Saved data entries
+ + + + +

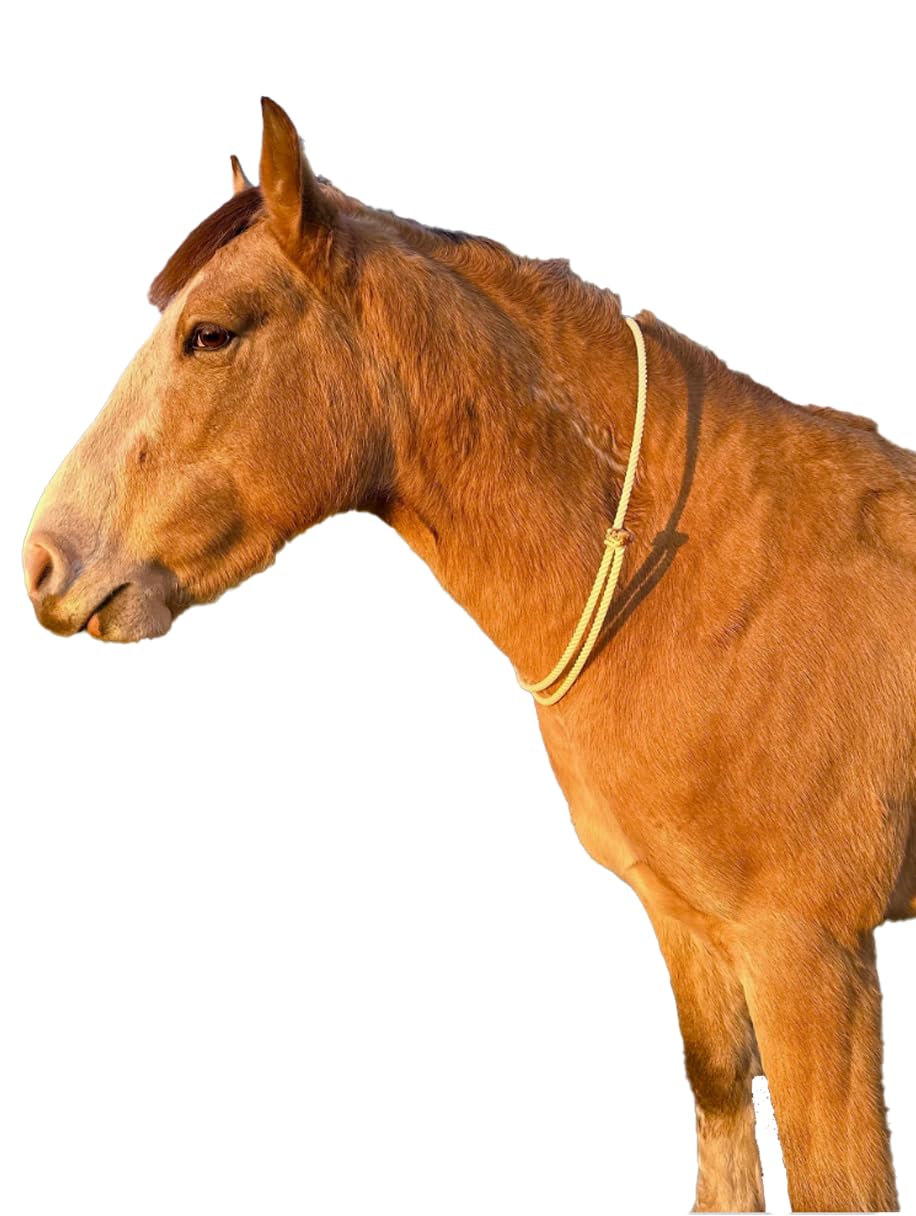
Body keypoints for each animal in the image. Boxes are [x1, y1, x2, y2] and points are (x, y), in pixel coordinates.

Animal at [23, 97, 916, 1213]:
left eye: (210, 333)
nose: (45, 563)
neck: (711, 579)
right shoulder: (691, 929)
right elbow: (720, 1125)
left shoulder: (810, 954)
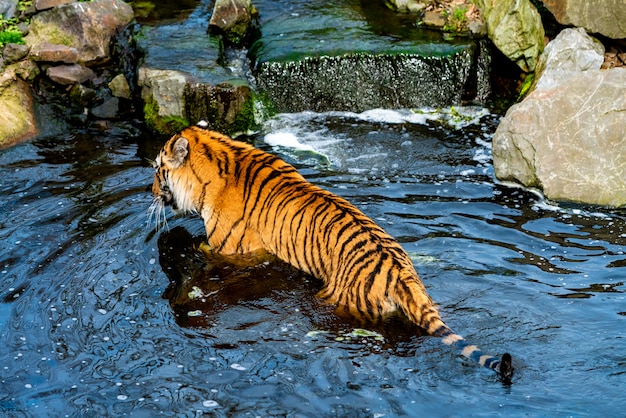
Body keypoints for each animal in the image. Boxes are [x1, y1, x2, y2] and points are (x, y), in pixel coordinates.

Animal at [150, 121, 512, 382]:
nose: (151, 191)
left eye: (156, 169)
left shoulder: (232, 251)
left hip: (337, 301)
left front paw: (173, 242)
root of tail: (401, 275)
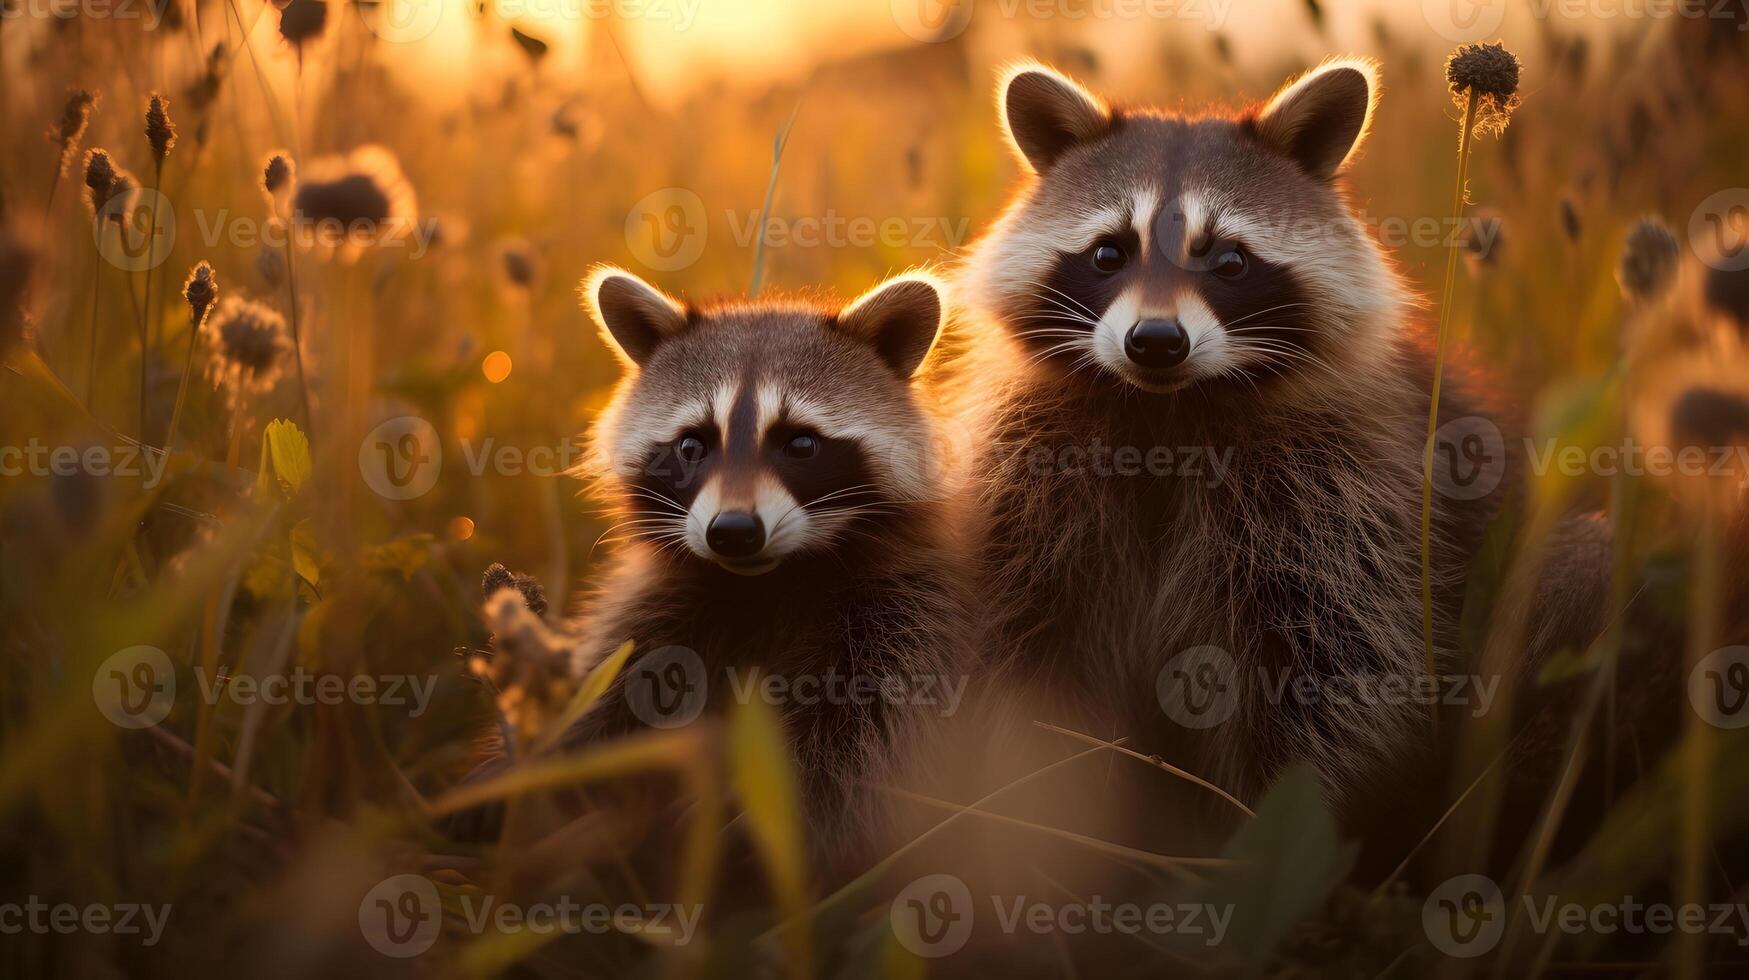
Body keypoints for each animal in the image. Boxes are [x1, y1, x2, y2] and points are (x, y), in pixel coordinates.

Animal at [549, 266, 979, 864]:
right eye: (691, 446)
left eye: (800, 443)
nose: (733, 533)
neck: (769, 583)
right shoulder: (658, 606)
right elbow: (601, 700)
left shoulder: (904, 612)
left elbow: (861, 751)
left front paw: (743, 840)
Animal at [944, 59, 1518, 826]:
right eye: (1108, 252)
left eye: (1229, 261)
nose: (1156, 342)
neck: (1166, 413)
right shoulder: (1032, 483)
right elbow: (1024, 650)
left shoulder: (1335, 502)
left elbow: (1326, 676)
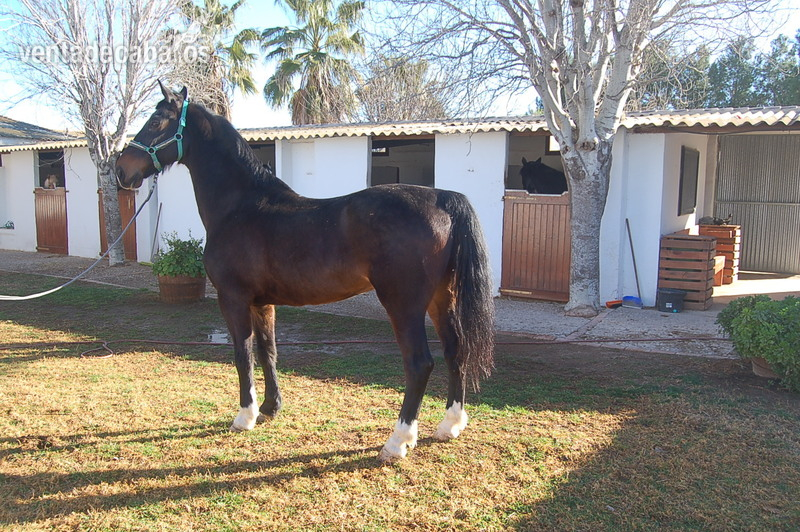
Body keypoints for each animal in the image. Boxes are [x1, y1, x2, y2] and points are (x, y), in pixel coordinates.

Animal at [115, 82, 495, 463]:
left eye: (155, 121)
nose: (120, 170)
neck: (240, 206)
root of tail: (443, 198)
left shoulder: (233, 298)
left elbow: (242, 354)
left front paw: (244, 416)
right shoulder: (262, 302)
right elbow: (267, 351)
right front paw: (270, 408)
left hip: (403, 304)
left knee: (419, 363)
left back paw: (397, 442)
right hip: (441, 299)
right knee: (455, 351)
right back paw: (450, 425)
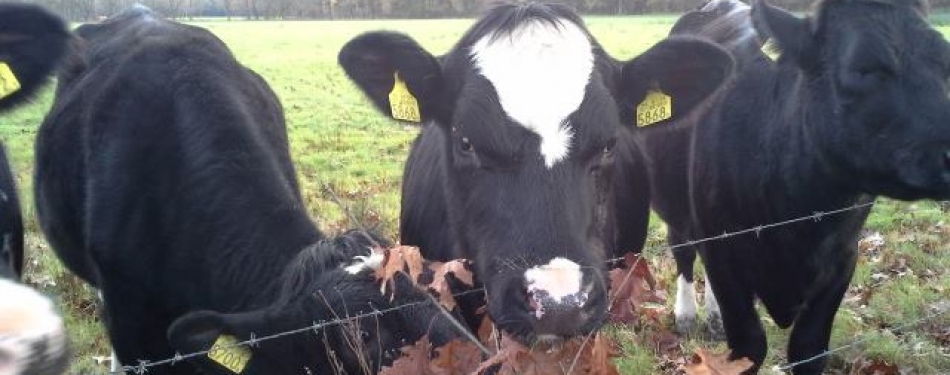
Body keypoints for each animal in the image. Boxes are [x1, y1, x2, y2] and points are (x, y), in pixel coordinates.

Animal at [624, 0, 950, 374]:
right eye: (863, 68)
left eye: (945, 63)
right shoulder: (723, 251)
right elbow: (749, 347)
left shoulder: (842, 259)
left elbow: (809, 349)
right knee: (684, 251)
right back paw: (687, 313)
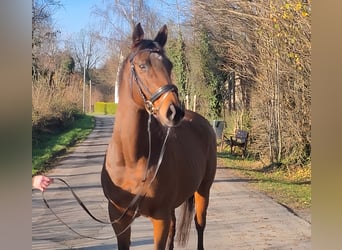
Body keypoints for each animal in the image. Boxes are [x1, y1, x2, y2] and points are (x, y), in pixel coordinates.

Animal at [101, 22, 216, 249]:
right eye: (142, 66)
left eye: (170, 65)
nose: (174, 111)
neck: (131, 160)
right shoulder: (118, 219)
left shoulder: (159, 218)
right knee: (174, 227)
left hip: (203, 191)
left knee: (200, 225)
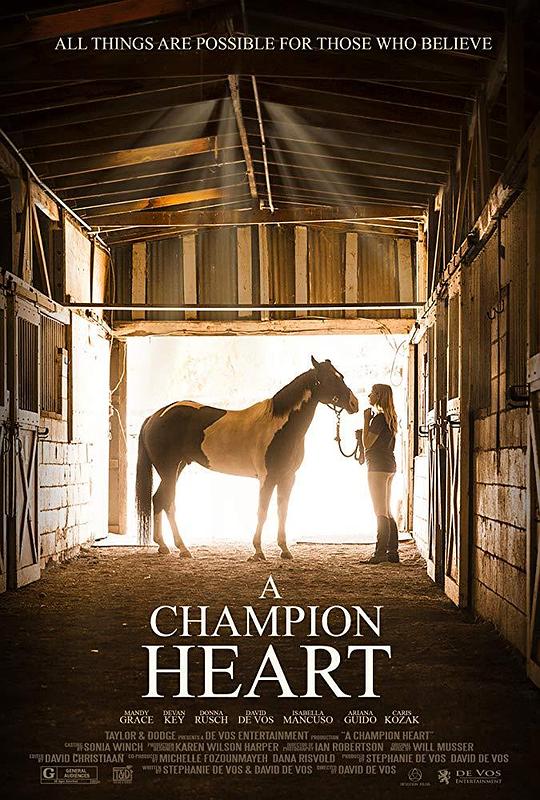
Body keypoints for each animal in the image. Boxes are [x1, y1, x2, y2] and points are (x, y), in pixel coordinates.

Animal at [135, 356, 359, 560]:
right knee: (167, 502)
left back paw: (164, 546)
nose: (354, 403)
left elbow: (282, 511)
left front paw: (285, 549)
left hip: (177, 468)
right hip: (169, 470)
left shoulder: (287, 477)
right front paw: (258, 551)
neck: (279, 425)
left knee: (159, 499)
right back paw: (182, 548)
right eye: (331, 378)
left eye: (341, 376)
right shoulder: (267, 478)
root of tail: (154, 417)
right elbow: (262, 511)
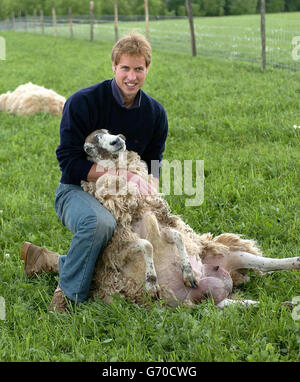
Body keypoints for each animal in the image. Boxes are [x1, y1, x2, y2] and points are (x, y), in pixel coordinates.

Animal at [82, 130, 300, 308]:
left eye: (109, 132)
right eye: (93, 142)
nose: (118, 139)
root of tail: (223, 283)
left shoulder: (162, 226)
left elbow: (177, 236)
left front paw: (187, 272)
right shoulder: (119, 246)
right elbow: (147, 245)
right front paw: (152, 282)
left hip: (229, 255)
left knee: (267, 264)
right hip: (214, 303)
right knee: (257, 303)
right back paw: (285, 304)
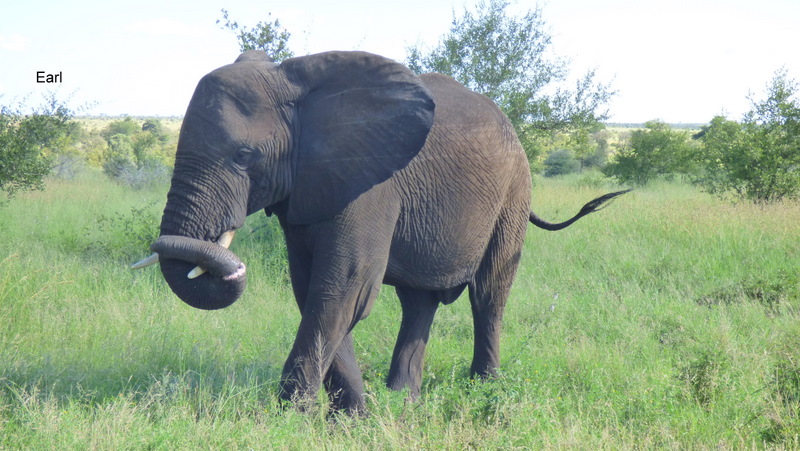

+ + + + +

## Task statement:
Reproduce each entry precisely; the pictures stay out.

## Exercise solution:
Body keypoints for each animal in the image. Boxes are [x1, y1, x2, y2] and points are (x, y), in pixel coordinates.

Animal at [23, 97, 916, 1213]:
left eye: (210, 333)
nose: (45, 563)
neck: (711, 579)
right shoulder: (691, 929)
right elbow: (720, 1125)
left shoulder: (810, 954)
Body keypoints for each animal in the image. Boxes are [x1, y1, x2, y2] and points are (x, y), in pixel coordinates.

Animal at [150, 121, 512, 382]:
nose: (151, 191)
left eye: (156, 169)
left shoulder: (232, 251)
left hip: (337, 301)
left front paw: (173, 242)
root of tail: (401, 275)
Body keypoints for each animal in the image. Boxes are [x1, y1, x2, y2] and points are (x, y), in pixel coordinates.

Animal at [549, 266, 979, 864]:
right eye: (691, 446)
left eye: (800, 443)
nose: (733, 533)
neck: (769, 583)
right shoulder: (658, 606)
right elbow: (601, 700)
left shoulder: (904, 612)
left elbow: (861, 751)
left front paw: (743, 840)
Animal at [944, 59, 1518, 826]:
right eye: (1108, 252)
left eye: (1229, 261)
nose: (1156, 342)
neck: (1166, 413)
right shoulder: (1032, 483)
right elbow: (1024, 650)
left shoulder: (1335, 502)
left elbow: (1326, 676)
Body keypoints for each animal in the image. Boxes are [x1, y1, x2, y2] and points are (x, y), in pixel coordinates.

Animal at [115, 82, 495, 463]:
left eye: (155, 121)
nose: (120, 170)
neck: (240, 206)
root of tail: (443, 198)
left shoulder: (233, 298)
left elbow: (242, 354)
left front paw: (244, 416)
right shoulder: (262, 302)
right elbow: (267, 351)
right front paw: (270, 408)
left hip: (403, 304)
left knee: (419, 363)
left back paw: (397, 442)
right hip: (441, 299)
right knee: (455, 351)
right back paw: (450, 425)
Body keypoints for each animal in the image. Boxes are [x1, y1, x2, y2] and points are (x, y), in pixel coordinates.

Animal at [624, 0, 950, 374]:
right eye: (863, 68)
left eye: (945, 63)
right shoulder: (723, 251)
right elbow: (749, 347)
left shoulder: (842, 259)
left elbow: (809, 349)
right knee: (684, 251)
right back paw: (687, 313)
Body keypoints for each animal in the image. Boxes are [x1, y1, x2, y2] and points are (x, y), in pixel coordinates.

Animal at [101, 22, 216, 249]:
right eye: (142, 66)
left eye: (170, 65)
nose: (174, 111)
neck: (131, 160)
right shoulder: (118, 219)
left shoulder: (159, 218)
right knee: (174, 227)
left hip: (203, 191)
left knee: (200, 225)
Body keypoints for each animal in the image. Boxes are [x1, y1, x2, y2] and points are (x, y), in pixel coordinates.

Animal at [135, 356, 359, 560]:
right knee: (167, 502)
left back paw: (164, 546)
nose: (354, 403)
left elbow: (282, 511)
left front paw: (285, 549)
left hip: (177, 468)
right hip: (169, 470)
left shoulder: (287, 477)
right front paw: (258, 551)
neck: (279, 425)
left knee: (159, 499)
right back paw: (182, 548)
right eye: (331, 378)
left eye: (341, 376)
right shoulder: (267, 478)
root of tail: (154, 417)
right elbow: (262, 511)
Body keypoints for each animal in the image. Boxes are [x1, y1, x2, y2] and points are (x, y), in pixel coordinates.

Animal at [82, 130, 300, 308]:
left eye: (109, 132)
right eye: (93, 142)
nose: (118, 139)
root of tail: (223, 283)
left shoulder: (162, 226)
left elbow: (177, 236)
left front paw: (187, 272)
right shoulder: (119, 246)
right elbow: (147, 245)
right front paw: (152, 282)
left hip: (229, 255)
left knee: (267, 264)
right hip: (214, 303)
right knee: (257, 303)
right back paw: (285, 304)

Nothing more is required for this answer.